Tasks =
1) Translate this sentence from the text on São Tomé and Príncipe–Taiwan relations into Spanish: "São Tomé and Príncipe declared independence from Portugal on 12 July 1975 and recognized the People's Republic of China (PRC) on the same day."
2) Please extend the text on São Tomé and Príncipe–Taiwan relations, picking up after its final sentence.

Selected passage =
BEGIN
São Tomé and Príncipe–Taiwan relations are relations between São Tomé and Príncipe and Taiwan (officially the Republic of China or ROC). Official bilateral relations began in 1997 and ended in 2016 after São Tomé and Principe requested monetary aid, around US$200 million, and Taiwan rejected it; this move is thought to have been influenced by China.

==History==
São Tomé and Príncipe declared independence from Portugal on 12 July 1975 and recognized the People's Republic of China (PRC) on the same day.

Bilateral relations between São Tomé and Príncipe and the Republic of China were first established on 6 May 1997. In accordance with the One-China policy, the PRC suspended relations with São Tomé and Príncipe on 11 July 1997. In February 1998, ROC Foreign Minister Jason Hu made an official visit to São Tomé and Príncipe. São Tomé and Príncipe President Miguel Trovoada visited Taiwan in June of that year. São Tomé granted Taiwan landing visa privileges in 2012. In 2013, the PRC established a trade office in São Tomé, and the next year President Manuel Pinto da Costa visited China in a private capacity.

São Tomé and Príncipe terminated its bilateral relationship on 21 December 2016. The Taiwan government stated that São Tomé and Príncipe had engaged in “gambling behavior” after Taipei’s denial of São Tomé and Príncipe's request for an exorbitant amount of financial aid and that the country had "approached both sides of the Taiwan Strait to seek the highest bidder". Taiwanese media reports suggest that this request was around US$200 million.
END
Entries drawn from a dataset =
BEGIN
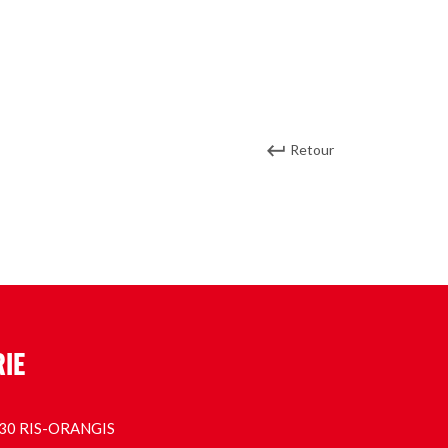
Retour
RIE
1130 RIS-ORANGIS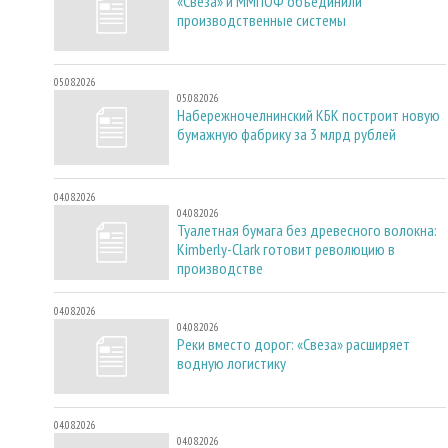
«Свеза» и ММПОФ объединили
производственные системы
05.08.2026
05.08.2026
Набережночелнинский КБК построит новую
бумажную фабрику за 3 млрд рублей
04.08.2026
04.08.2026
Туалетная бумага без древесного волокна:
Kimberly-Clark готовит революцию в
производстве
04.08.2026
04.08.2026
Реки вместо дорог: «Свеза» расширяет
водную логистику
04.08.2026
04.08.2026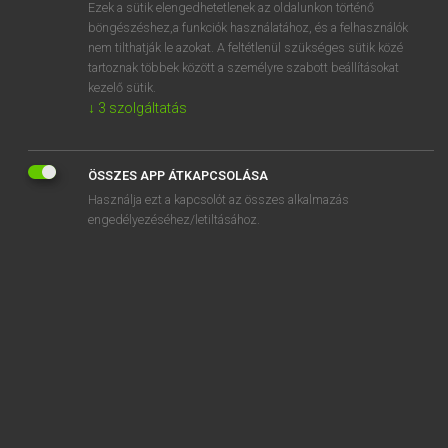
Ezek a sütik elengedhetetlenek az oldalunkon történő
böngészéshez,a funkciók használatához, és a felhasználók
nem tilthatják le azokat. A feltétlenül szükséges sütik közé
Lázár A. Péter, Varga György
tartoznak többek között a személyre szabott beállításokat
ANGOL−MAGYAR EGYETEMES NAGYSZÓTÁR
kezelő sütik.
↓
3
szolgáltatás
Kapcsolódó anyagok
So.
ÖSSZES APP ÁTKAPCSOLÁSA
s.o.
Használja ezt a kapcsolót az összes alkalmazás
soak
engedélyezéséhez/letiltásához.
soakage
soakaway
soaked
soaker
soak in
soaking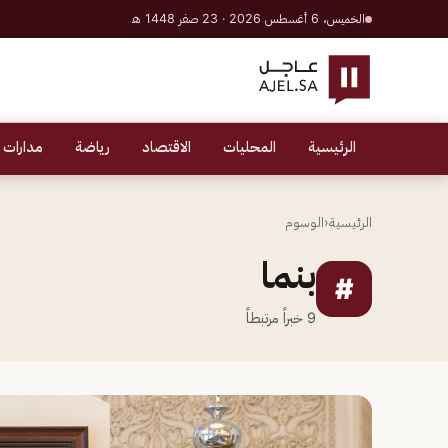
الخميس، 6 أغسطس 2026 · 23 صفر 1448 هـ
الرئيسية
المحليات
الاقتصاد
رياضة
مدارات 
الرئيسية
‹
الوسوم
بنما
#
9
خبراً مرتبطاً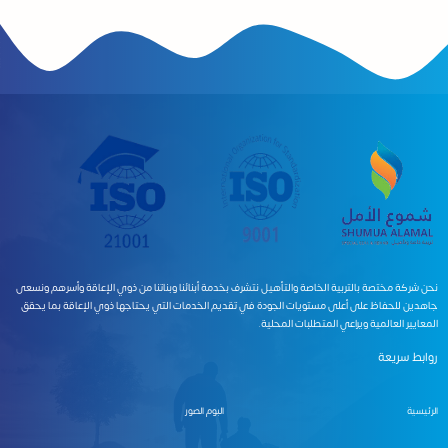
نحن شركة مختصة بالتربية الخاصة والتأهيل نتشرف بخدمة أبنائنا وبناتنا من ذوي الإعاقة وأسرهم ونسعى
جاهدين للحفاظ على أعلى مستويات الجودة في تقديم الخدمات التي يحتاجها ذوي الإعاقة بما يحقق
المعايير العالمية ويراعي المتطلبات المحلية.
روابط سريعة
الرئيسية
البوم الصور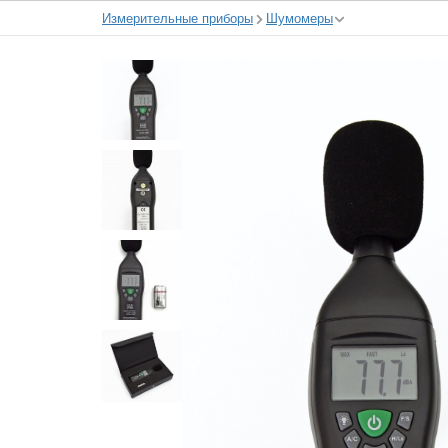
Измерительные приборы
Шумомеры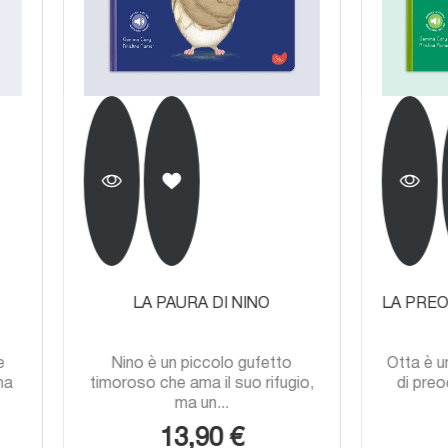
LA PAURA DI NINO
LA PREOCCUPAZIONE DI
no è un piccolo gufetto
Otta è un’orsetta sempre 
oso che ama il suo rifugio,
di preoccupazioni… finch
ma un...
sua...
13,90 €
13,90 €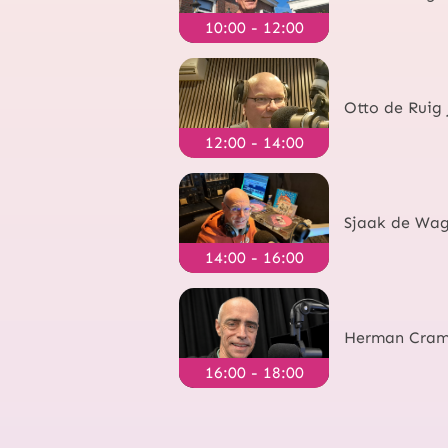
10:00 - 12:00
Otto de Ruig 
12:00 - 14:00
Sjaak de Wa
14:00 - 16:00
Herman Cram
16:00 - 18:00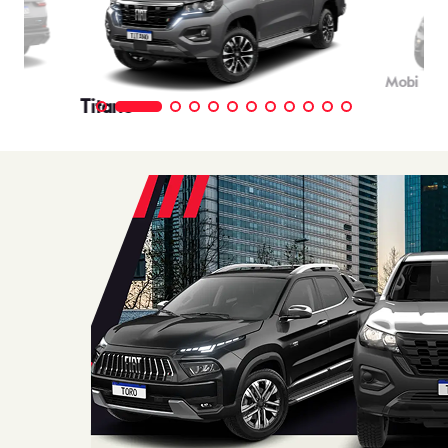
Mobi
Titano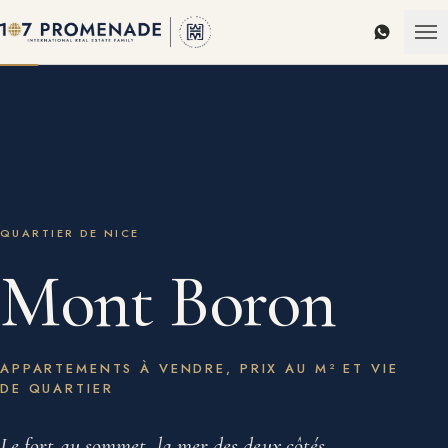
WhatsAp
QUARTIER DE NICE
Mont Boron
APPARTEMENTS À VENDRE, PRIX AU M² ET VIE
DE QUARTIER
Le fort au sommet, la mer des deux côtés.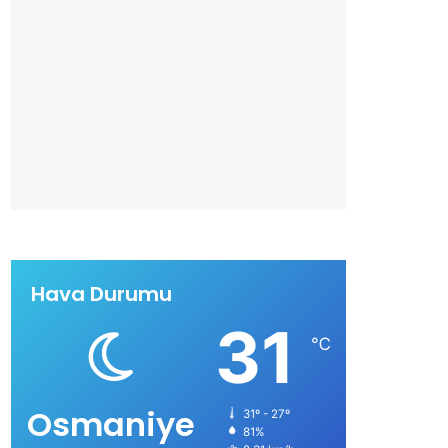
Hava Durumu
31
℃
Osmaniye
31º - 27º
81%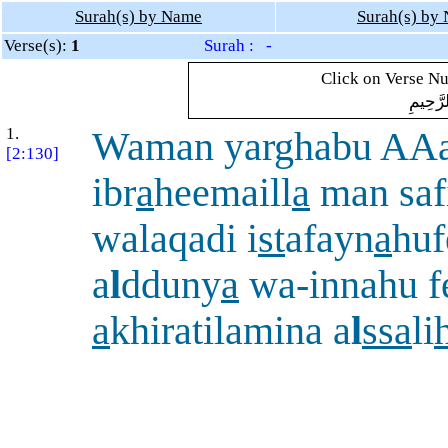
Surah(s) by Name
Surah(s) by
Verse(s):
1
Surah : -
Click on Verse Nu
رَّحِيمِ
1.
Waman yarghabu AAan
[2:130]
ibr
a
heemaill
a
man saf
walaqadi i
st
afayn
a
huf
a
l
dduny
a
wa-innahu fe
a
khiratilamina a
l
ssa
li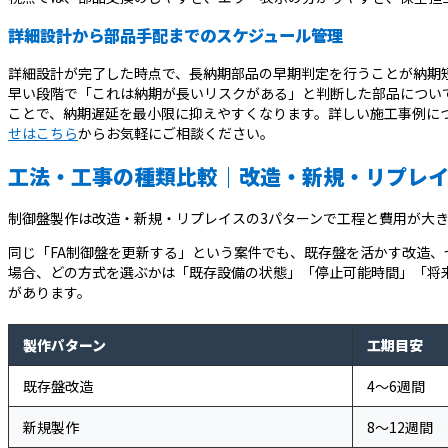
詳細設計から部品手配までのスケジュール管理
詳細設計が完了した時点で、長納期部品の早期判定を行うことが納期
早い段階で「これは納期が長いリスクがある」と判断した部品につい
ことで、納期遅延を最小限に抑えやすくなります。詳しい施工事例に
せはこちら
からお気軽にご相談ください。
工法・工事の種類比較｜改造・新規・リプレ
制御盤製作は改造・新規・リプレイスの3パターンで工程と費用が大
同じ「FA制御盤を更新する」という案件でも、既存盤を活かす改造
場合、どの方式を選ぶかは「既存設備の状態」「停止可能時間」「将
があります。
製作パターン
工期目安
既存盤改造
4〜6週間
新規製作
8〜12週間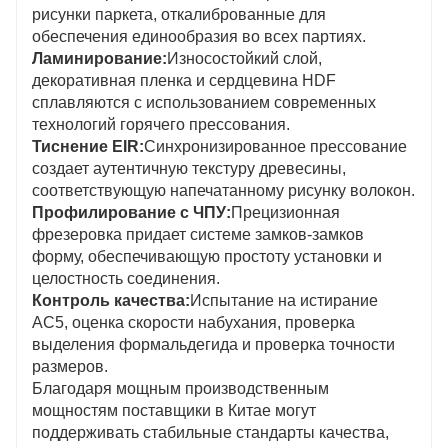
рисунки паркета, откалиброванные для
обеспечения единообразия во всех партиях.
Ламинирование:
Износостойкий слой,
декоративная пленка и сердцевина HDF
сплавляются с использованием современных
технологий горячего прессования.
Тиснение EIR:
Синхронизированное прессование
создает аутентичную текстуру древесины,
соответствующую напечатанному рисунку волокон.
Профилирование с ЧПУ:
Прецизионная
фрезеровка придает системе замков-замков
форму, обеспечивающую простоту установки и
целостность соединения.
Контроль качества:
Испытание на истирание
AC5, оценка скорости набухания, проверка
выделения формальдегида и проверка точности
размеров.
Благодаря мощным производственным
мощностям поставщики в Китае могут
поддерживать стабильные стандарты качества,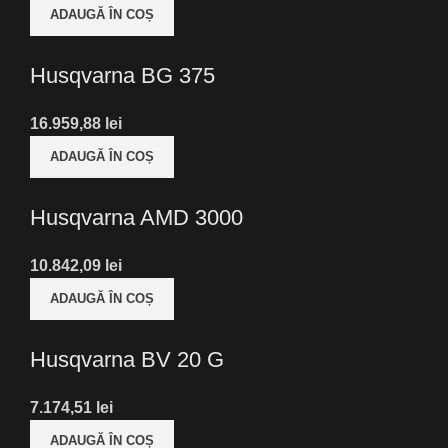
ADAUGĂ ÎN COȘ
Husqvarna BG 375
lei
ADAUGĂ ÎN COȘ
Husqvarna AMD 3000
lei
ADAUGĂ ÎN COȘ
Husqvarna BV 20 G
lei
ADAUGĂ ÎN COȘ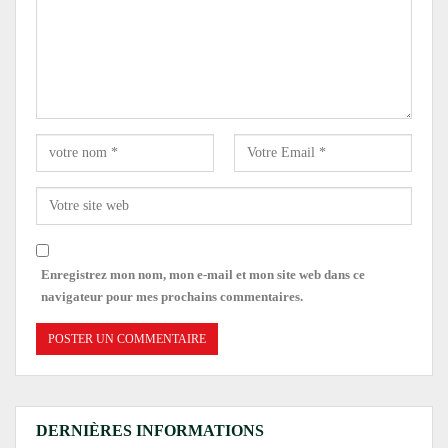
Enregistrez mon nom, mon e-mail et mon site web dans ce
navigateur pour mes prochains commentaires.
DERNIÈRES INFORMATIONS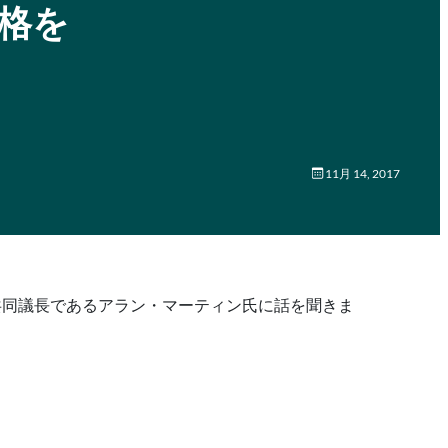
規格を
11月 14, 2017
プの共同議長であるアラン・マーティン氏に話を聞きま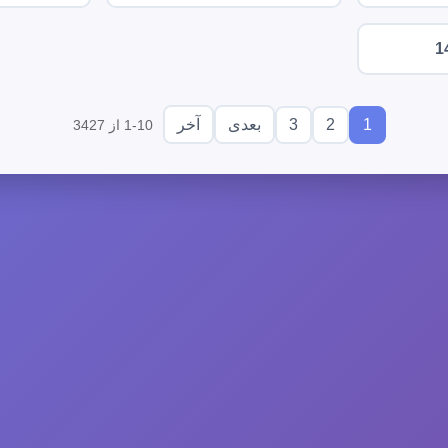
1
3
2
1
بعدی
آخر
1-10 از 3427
END
Answers for the exercise =
1) Santo Tomé y Príncipe declaró su independencia de Portugal el 12 de julio de 1975 y reconoció a la República Popular China (RPC) el mismo día.

2)
Five days after ending its relationship with Taiwan, São Tomé and Príncipe resumed diplomatic relations with the People's Republic of China. David H. Shinn and academic Joshua Eisenman write that São Tomé and Príncipe's presence at the 2006 Forum Macao meeting as an unofficial observer may have begun the process of São Tomé and Príncipe switching its diplomatic recognition.

==Aid==
Taiwanese aid to São Tomé and Príncipe focused on agriculture, energy, and technology. Additionally, public health was another key area of cooperation. Many Taiwanese medical professionals have lent their expertise in an effort to stop the spread of malaria in São Tomé. Officials from Taiwan credit this effort for the sharp reduction in the incidence of malaria in São Tomé and Príncipe from 50 percent in 2003 to 1.01 percent in 2015. Taipei Medical University began offering medical aid to São Tomé in 2009, and ended the program upon the cessation of official ties in 2016. Prior to the end of bilateral relations São Tomé was a member of the Taiwan Scholarship program.

== Trade ==
Before São Tomé and Príncipe severed diplomatic ties with Taiwan in 2016, the two countries maintained a modest trade relationship. Taiwan primarily exported industrial goods, machinery, and electronic products to São Tomé and Príncipe, while São Tomé and Príncipe's main exports to Taiwan included agricultural products such as coffee.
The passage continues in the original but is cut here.